Document segment =
Tuesday, July 24, 2018

Is Old Age a Gift?

Is Old Age a Gift?

I got a message from a friend Barbara Pauls with a post that tried to make the case that old age is a gift.

Is it?

I look at myself and I generally don't feel any different from when I was 60 or 50 or 40 or 30.

I can't say I'm the same way I was when I was 20 but that's probably a good thing as you'll see if you read my forthcoming collection of poems True Confessions (Darkhouse Books)?

But is old age a gift?

If it is, it gets to be less so as you move on.  At least that's the way I see it from the people I saw aging.

My dad grew up on a farm and spent years in a concentration camp, and he was always working and laughing until his last years when he didn't have the strength to go into his garden and water the beautiful flowers he had planted in his home in Arizona.

My mom too felt her age.  At the end, when she was in her 80s, she couldn't stand up out of her wheelchair, and she didn't have the hope that had fueled her in the concentration camps and in the US when we came her as refugees.

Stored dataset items
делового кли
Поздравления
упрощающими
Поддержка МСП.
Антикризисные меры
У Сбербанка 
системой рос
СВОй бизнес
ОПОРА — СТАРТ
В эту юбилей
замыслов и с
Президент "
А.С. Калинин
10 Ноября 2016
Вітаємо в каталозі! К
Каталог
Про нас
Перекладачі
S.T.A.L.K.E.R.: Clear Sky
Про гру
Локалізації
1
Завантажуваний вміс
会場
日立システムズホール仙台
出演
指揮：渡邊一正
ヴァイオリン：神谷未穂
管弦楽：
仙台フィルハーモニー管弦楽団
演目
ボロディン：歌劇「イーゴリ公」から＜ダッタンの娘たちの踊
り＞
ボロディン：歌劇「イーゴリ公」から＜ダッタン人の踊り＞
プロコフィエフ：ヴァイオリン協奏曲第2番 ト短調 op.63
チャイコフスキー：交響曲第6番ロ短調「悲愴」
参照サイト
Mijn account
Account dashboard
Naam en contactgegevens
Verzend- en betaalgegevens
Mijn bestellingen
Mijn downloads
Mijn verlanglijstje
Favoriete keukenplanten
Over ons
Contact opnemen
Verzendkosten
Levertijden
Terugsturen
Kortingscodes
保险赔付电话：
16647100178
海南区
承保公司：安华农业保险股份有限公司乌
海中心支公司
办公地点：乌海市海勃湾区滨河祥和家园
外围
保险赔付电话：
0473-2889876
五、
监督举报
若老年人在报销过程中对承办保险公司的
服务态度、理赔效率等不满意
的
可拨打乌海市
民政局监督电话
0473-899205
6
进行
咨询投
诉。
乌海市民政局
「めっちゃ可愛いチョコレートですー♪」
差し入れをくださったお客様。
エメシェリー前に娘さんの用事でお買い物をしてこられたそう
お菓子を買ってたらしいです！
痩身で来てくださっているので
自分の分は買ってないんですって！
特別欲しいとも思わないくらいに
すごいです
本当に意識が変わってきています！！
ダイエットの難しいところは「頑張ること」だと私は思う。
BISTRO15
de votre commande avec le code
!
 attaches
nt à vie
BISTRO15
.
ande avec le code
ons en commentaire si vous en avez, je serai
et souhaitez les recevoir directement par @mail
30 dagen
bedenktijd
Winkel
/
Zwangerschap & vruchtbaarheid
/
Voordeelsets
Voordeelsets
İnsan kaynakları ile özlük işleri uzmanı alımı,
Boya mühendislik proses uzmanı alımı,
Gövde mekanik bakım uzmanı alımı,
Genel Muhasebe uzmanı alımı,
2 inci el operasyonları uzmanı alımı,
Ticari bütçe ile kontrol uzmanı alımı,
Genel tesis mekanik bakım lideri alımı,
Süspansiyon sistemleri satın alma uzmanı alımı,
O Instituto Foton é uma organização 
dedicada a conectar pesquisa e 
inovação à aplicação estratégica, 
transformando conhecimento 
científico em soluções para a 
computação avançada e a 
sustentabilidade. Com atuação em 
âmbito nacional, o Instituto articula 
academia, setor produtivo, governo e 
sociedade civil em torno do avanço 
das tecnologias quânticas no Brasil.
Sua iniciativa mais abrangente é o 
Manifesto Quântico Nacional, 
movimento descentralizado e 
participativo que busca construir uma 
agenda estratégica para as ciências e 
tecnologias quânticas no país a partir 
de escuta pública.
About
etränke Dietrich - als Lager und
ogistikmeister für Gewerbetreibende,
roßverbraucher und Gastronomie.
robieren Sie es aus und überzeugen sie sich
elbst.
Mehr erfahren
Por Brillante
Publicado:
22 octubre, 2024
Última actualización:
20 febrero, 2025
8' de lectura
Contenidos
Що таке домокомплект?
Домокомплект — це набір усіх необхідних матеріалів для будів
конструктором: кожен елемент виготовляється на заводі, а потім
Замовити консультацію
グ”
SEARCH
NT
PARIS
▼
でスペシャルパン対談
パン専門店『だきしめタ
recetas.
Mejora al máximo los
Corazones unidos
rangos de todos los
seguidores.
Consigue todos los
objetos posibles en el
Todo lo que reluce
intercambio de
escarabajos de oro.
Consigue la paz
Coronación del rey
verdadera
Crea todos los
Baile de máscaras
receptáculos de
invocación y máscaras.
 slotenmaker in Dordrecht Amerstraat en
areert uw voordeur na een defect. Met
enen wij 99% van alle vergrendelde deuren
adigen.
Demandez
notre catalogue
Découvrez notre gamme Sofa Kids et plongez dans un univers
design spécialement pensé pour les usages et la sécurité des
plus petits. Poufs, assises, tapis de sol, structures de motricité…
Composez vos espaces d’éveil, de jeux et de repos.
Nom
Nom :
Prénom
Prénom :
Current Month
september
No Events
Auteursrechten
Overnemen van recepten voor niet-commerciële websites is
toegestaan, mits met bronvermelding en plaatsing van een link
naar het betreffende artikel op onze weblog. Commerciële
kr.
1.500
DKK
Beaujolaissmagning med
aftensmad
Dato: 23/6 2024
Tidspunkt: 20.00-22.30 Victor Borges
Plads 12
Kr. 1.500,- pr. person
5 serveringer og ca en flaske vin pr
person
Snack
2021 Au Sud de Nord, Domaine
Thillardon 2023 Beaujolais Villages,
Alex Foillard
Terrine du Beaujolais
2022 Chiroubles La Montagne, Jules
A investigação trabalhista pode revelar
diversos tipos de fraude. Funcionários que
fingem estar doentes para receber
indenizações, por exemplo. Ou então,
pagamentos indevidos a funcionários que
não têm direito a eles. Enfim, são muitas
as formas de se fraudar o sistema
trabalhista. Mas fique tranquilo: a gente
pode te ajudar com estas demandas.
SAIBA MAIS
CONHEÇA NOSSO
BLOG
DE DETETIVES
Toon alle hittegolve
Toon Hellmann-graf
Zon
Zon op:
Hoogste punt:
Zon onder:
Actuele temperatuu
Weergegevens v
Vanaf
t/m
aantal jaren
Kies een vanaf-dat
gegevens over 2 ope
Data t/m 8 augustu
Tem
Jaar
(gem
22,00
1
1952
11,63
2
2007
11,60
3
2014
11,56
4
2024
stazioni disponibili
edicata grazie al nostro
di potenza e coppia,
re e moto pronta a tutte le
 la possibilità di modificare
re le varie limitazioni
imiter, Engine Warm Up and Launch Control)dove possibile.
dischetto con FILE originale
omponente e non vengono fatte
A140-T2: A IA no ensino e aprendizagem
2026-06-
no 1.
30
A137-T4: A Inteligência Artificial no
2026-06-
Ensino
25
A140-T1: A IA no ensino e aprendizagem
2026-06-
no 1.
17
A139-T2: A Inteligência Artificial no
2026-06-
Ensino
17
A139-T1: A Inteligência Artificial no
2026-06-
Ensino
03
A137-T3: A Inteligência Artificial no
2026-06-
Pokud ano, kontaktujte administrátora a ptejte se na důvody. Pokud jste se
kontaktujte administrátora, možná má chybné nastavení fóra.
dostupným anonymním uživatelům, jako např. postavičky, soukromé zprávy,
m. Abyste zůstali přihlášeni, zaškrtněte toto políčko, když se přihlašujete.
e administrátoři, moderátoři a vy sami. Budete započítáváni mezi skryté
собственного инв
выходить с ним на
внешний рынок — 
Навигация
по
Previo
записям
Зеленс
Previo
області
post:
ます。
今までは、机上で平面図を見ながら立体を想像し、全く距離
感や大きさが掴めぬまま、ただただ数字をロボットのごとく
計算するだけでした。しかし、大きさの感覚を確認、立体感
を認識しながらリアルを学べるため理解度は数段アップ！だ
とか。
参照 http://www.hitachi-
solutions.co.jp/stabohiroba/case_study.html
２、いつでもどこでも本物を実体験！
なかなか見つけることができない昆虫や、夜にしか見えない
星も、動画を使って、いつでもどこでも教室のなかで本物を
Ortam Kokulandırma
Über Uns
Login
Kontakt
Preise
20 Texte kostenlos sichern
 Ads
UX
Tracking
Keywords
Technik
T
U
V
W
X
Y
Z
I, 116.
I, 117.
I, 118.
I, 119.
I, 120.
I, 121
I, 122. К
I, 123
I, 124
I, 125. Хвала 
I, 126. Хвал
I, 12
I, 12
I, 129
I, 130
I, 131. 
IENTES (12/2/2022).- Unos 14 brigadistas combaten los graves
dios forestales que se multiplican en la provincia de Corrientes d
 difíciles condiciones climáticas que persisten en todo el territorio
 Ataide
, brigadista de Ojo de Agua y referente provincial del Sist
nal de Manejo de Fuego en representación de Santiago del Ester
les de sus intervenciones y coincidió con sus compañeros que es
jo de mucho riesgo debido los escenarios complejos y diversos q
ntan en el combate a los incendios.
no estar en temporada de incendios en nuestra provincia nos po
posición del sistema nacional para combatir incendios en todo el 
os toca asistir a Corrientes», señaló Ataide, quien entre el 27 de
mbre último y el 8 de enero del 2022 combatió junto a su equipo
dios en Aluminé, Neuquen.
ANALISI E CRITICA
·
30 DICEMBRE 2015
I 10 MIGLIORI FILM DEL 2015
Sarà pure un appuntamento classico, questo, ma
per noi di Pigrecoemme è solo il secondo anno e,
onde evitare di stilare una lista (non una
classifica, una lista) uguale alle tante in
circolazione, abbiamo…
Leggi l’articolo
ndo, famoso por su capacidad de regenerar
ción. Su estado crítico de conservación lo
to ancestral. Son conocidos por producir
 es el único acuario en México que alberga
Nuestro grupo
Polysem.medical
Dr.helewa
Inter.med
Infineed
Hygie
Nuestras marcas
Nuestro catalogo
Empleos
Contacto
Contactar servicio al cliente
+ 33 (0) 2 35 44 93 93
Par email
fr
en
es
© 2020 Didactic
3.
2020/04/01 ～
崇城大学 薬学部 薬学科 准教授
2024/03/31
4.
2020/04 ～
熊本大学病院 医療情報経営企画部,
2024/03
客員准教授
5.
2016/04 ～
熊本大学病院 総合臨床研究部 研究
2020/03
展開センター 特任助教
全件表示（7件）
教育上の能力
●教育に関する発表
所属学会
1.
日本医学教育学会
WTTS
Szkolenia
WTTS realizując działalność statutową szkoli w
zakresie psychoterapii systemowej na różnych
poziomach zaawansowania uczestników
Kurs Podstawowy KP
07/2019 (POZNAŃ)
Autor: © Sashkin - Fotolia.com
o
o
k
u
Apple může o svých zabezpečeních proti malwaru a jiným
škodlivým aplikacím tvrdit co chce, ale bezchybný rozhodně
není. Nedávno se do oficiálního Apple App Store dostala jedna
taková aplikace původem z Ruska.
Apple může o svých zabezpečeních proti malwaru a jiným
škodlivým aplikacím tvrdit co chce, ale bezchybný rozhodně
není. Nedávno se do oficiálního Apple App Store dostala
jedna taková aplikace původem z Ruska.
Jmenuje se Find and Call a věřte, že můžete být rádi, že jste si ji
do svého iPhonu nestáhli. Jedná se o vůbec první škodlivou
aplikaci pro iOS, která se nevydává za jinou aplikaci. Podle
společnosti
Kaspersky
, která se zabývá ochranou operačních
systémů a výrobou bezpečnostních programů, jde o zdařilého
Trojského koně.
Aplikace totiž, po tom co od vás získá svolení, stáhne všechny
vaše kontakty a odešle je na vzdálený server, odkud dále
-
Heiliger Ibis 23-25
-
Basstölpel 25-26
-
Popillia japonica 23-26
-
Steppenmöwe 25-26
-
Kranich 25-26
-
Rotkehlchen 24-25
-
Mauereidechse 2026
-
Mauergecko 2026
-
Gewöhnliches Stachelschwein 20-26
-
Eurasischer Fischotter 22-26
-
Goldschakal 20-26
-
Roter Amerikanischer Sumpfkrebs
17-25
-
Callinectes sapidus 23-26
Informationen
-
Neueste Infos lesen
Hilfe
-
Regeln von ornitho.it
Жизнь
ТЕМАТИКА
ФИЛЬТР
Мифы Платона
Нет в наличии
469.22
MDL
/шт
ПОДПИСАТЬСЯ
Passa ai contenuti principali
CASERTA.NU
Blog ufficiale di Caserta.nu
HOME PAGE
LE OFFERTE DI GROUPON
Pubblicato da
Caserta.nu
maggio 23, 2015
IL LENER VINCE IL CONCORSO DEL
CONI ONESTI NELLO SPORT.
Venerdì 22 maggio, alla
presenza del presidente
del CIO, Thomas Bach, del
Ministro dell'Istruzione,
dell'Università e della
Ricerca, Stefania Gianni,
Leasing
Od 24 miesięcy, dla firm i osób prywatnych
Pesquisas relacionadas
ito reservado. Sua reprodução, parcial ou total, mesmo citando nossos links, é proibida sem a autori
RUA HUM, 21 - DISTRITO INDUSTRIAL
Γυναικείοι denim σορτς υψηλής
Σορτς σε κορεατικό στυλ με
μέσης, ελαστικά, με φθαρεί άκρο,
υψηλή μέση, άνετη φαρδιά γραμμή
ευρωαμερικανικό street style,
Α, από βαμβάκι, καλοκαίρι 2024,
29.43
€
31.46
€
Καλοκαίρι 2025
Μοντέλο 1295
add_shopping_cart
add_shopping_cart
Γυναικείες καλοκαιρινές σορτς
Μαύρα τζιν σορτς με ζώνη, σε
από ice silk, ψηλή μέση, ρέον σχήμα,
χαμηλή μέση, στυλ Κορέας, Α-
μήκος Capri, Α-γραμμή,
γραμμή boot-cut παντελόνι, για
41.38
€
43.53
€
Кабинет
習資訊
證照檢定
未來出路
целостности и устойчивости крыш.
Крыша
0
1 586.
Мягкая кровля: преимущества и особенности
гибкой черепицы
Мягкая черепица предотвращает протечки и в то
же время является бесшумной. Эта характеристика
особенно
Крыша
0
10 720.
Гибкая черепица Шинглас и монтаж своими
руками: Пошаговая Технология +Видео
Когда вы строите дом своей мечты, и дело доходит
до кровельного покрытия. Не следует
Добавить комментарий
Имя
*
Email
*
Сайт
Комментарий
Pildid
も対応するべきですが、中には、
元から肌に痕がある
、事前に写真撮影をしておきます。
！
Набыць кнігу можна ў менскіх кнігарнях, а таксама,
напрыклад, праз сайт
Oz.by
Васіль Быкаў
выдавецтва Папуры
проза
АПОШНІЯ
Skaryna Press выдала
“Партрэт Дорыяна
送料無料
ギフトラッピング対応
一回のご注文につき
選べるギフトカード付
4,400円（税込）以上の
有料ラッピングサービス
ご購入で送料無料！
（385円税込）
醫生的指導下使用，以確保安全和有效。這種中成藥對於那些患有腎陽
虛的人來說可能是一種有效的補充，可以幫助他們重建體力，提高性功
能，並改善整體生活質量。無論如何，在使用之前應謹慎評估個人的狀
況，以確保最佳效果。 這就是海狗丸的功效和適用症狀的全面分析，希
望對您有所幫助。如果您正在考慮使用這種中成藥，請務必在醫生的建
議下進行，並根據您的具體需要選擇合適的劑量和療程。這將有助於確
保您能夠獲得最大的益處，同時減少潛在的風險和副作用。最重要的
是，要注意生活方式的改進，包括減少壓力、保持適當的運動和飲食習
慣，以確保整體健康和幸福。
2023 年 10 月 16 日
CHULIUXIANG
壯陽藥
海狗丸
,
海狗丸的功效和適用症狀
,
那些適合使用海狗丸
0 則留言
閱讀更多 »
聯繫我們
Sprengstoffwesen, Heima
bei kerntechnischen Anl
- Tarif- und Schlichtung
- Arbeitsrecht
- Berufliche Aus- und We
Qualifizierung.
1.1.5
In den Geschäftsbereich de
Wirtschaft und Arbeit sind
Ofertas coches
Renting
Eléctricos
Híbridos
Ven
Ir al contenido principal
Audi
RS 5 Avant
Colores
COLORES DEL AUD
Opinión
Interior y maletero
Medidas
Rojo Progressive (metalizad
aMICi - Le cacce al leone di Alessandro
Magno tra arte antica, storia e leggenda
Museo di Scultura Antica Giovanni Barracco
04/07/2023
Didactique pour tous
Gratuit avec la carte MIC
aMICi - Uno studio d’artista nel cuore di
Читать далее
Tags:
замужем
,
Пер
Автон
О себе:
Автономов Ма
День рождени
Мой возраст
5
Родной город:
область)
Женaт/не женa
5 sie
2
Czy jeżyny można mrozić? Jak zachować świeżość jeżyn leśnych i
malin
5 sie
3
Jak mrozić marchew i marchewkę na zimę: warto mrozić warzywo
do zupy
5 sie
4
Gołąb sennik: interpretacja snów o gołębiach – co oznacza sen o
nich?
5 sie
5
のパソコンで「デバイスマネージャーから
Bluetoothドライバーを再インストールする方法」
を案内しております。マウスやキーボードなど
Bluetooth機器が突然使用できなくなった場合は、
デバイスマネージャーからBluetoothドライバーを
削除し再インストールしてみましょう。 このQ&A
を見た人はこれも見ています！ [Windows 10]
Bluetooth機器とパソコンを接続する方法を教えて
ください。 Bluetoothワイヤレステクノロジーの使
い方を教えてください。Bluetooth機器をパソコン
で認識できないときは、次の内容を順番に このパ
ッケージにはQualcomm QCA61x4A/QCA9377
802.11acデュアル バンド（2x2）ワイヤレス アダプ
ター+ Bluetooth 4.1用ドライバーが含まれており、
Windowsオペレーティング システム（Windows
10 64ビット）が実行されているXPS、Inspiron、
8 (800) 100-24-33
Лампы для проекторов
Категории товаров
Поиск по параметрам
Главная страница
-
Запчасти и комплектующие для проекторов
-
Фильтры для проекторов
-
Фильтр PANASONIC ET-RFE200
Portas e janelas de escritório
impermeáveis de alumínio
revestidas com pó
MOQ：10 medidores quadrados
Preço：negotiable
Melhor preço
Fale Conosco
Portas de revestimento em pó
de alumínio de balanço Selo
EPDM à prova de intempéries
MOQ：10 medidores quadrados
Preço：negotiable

Check your understanding =
- a) From the post on old age, return the stretch from "My dad grew" through "her as refugees.", copied word for word.
- b) In the post on old age, what is the title of the writer's forthcoming poetry collection?
- c) List every age the writer of the post on old age says they generally don't feel any different from.

Answers for each item =
- a)
My dad grew up on a farm and spent years in a concentration camp, and he was always working and laughing until his last years when he didn't have the strength to go into his garden and water the beautiful flowers he had planted in his home in Arizona.

My mom too felt her age.  At the end, when she was in her 80s, she couldn't stand up out of her wheelchair, and she didn't have the hope that had fueled her in the concentration camps and in the US when we came her as refugees.

- b) True Confessions

- c) 60, 50, 40, 30